INQUIRING LINE

Does compressing Walton's schemes into nine categories make LLM classification easier?

This explores whether collapsing Walton's many fine-grained argument schemes into a smaller set of nine categories actually helps LLMs classify them — and the corpus suggests the bottleneck isn't the number of categories so much as how the categories are described and how LLMs represent meaning.


This explores whether shrinking Walton's sprawling taxonomy of argument schemes down to nine buckets makes the classification job easier for a language model. The corpus doesn't run that exact experiment, but several of its findings point in a clear direction: fewer categories may help a little, but the real levers are elsewhere. The most direct evidence is that LLMs only classify argument schemes acceptably under narrow conditions — few-shot examples plus scheme descriptions — and even then larger models barely clear F1 0.55, with Claude topping out around 0.65, while smaller models plateau near 0.53 regardless (Can large language models classify argument schemes reliably?). That plateau looks like a representational ceiling, not a category-count problem, which hints that compressing the label set alone won't unlock much.

What *does* move the needle is surprising: LLM-generated paraphrases of the schemes outperform Walton's own formal definitions (Why do paraphrased definitions work better than expert ones?). The reason is that paraphrases sit closer to the model's training distribution than formal logical vocabulary does. So if you're going to compress nine categories, the win comes less from *how few* the categories are and more from *how the categories are worded* — describe each in the model's native idiom rather than in expert logic-speak.

There's a deeper reason compression is double-edged. LLMs already compress concepts far more aggressively than humans do, capturing broad category structure while shedding the fine-grained distinctions humans preserve for situated meaning (Do LLMs compress concepts more aggressively than humans do?). Folding Walton's schemes into nine categories plays *to* that tendency — coarser buckets match what the model naturally retains. But it cuts the other way too: if the nine categories still require distinguishing arguments by their underlying logical form, the model may struggle, because it reasons through semantic association rather than symbolic structure. When meaning is stripped away and only the logical skeleton remains, LLM reasoning collapses even with the correct rules in hand (Do large language models reason symbolically or semantically?).

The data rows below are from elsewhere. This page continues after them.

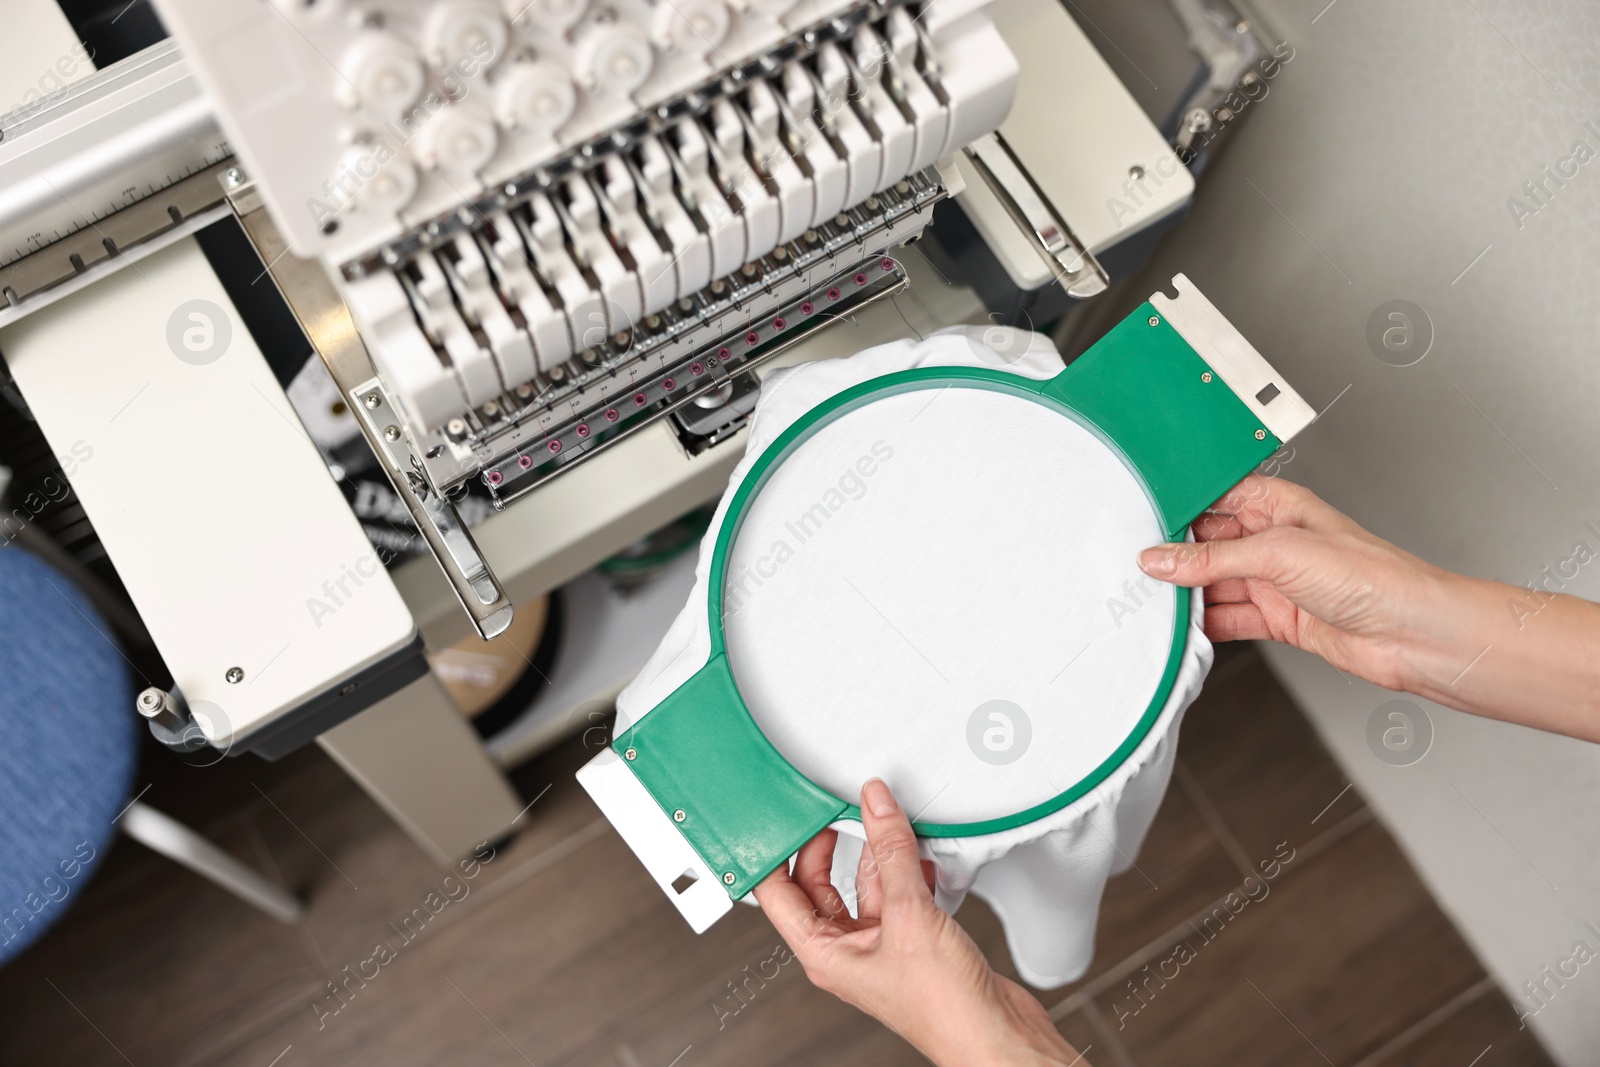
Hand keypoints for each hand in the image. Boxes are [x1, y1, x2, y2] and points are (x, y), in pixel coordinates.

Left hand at [754, 779, 1084, 1066]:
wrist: (994, 1035)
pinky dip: (907, 869)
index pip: (777, 894)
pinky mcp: (914, 941)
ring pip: (864, 885)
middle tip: (835, 809)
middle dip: (828, 845)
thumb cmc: (944, 1008)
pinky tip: (920, 851)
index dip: (775, 853)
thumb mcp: (909, 914)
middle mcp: (847, 950)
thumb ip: (891, 853)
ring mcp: (880, 946)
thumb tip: (875, 808)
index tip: (782, 817)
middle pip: (819, 884)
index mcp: (823, 953)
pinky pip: (899, 893)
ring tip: (883, 819)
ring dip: (876, 853)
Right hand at [1136, 473, 1450, 691]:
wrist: (1413, 634)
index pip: (1213, 498)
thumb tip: (1163, 559)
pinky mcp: (1278, 618)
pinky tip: (1184, 626)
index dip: (1178, 508)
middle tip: (1138, 566)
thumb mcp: (1279, 553)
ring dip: (1187, 594)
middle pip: (1207, 544)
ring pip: (1214, 583)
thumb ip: (1214, 558)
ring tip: (1153, 599)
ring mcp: (1276, 581)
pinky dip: (1204, 624)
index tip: (1140, 521)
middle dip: (1174, 556)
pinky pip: (1227, 617)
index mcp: (1278, 505)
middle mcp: (1275, 540)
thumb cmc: (1373, 576)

That's the catch worth knowing: argument schemes are partly *formal* objects, and LLMs are not formal reasoners. A model can even produce a flawless explanation of a scheme and then fail to apply it to an actual argument — a disconnect between knowing and doing that doesn't look like a human knowledge gap (Can LLMs understand concepts they cannot apply?). So compressing to nine categories likely helps most if those categories are semantically distinct (different topics, different vocabulary) and helps least if they're formally distinct but semantically overlapping. Fewer, well-paraphrased, semantically-separable categories is the configuration the corpus would bet on — not nine for nine's sake.


Sources 5 notes

Can large language models classify argument schemes reliably?

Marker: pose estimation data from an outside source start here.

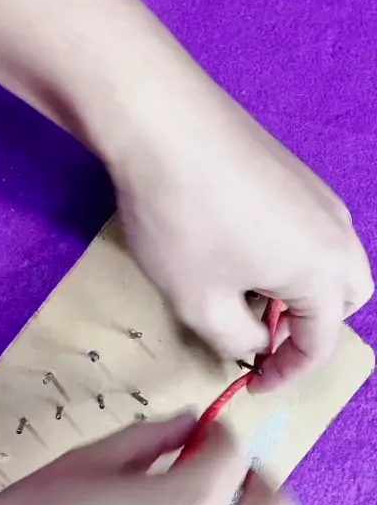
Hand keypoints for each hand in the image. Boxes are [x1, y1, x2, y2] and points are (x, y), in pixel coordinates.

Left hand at [113, 63, 372, 390]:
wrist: (160, 120)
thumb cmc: (182, 223)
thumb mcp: (200, 303)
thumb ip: (237, 340)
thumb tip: (258, 340)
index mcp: (324, 271)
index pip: (320, 343)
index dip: (286, 374)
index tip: (250, 385)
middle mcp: (337, 231)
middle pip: (343, 300)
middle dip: (310, 329)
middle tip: (261, 337)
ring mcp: (319, 195)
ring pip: (330, 263)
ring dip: (300, 293)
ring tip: (246, 297)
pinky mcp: (295, 172)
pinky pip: (311, 231)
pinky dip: (290, 258)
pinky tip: (240, 252)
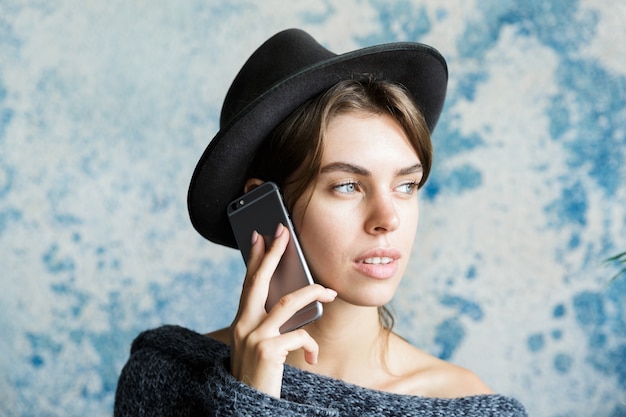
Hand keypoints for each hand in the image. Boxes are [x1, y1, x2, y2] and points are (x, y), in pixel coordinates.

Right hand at [229, 223, 336, 396]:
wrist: (248, 409)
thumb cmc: (260, 378)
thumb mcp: (260, 348)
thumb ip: (270, 325)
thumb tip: (292, 303)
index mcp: (241, 324)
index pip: (248, 283)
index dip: (255, 259)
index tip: (260, 236)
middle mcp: (242, 327)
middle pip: (259, 281)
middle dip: (273, 254)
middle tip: (283, 232)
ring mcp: (253, 338)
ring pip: (288, 303)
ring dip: (313, 294)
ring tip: (329, 292)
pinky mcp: (267, 351)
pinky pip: (300, 336)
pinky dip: (311, 345)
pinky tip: (313, 358)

Zero-shot prompting fails uniformly across models. Few-shot with scheme descriptions helps, but only larger models exceed F1 0.55, with Claude reaching 0.65. Smaller models plateau around 0.53, suggesting a representational capacity threshold.

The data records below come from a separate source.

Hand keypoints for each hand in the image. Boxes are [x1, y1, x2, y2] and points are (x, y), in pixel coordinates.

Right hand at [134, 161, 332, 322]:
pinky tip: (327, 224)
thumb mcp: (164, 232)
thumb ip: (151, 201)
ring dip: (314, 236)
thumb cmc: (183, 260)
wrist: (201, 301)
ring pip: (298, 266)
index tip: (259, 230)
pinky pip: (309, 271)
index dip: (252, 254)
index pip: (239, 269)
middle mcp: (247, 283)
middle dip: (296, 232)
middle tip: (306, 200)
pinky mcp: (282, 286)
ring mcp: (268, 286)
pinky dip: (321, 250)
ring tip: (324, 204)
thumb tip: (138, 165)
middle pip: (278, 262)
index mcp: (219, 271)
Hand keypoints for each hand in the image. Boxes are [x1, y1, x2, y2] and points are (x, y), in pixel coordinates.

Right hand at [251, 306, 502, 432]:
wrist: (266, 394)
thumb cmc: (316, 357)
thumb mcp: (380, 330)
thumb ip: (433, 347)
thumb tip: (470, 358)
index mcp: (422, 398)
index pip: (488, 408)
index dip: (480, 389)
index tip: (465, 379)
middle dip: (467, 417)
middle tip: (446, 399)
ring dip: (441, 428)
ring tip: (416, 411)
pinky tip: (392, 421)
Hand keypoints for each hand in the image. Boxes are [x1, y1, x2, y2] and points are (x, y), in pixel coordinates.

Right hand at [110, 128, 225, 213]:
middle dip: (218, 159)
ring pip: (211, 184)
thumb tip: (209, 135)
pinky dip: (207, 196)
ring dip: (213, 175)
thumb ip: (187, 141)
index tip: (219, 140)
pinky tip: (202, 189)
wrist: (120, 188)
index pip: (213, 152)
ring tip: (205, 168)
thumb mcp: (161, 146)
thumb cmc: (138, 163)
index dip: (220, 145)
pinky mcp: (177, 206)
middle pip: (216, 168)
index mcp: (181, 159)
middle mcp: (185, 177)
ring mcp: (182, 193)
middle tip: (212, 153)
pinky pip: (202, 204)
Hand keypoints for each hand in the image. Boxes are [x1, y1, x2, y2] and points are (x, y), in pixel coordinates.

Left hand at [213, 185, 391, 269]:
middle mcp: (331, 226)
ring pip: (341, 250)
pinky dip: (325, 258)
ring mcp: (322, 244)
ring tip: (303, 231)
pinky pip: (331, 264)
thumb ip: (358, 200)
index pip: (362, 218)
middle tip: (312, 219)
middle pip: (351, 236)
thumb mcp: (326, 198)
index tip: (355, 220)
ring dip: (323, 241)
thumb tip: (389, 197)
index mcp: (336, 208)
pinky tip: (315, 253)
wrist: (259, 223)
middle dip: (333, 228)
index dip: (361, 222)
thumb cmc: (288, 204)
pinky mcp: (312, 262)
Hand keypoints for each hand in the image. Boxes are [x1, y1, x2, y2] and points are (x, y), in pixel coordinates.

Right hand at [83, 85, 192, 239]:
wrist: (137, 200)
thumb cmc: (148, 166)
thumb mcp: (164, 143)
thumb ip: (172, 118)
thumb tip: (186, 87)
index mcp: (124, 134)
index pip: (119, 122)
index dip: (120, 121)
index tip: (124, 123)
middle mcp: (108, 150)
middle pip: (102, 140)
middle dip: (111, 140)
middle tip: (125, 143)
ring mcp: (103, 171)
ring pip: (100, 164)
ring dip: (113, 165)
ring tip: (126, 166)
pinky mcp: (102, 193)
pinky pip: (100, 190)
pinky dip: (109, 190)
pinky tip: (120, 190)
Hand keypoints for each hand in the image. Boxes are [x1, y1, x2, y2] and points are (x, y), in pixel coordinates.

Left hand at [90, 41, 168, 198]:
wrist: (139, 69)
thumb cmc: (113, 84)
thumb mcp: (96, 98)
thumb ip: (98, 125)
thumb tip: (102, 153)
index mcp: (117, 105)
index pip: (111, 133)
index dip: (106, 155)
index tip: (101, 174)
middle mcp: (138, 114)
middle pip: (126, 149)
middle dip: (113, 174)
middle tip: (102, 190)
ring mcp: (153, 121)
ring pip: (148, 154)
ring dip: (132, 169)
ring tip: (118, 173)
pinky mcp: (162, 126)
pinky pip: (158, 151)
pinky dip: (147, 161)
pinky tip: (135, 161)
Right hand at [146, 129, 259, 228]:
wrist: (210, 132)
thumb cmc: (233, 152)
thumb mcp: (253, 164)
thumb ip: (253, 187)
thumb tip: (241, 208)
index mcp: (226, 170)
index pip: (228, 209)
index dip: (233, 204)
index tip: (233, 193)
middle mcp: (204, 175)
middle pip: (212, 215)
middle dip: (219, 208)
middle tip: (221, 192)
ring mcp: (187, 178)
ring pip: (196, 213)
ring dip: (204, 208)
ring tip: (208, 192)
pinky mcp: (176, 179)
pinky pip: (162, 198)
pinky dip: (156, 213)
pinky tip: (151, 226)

Why do paraphrased definitions work better than expert ones?

LLM-generated descriptions of argument schemes yield better classification performance than expert Walton definitions. The advantage stems from paraphrases matching the model's training distribution better than formal logical vocabulary.

Do LLMs compress concepts more aggressively than humans do?

Using Rate-Distortion Theory on cognitive datasets, LLMs capture broad category structure but lose fine-grained distinctions humans preserve. LLMs maximize compression efficiency; humans trade compression for contextual meaning that enables situated action.

Do large language models reason symbolically or semantically?

When semantic content is decoupled from reasoning tasks, LLM performance collapses even with correct rules in context. Models rely on parametric commonsense and token associations rather than formal logical manipulation, constraining reasoning to training distribution semantics.

Can LLMs understand concepts they cannot apply?

Models can explain concepts accurately, fail to apply them, and recognize the failure—a triple pattern incompatible with human cognition. This indicates functionally disconnected explanation and execution pathways rather than simple knowledge gaps.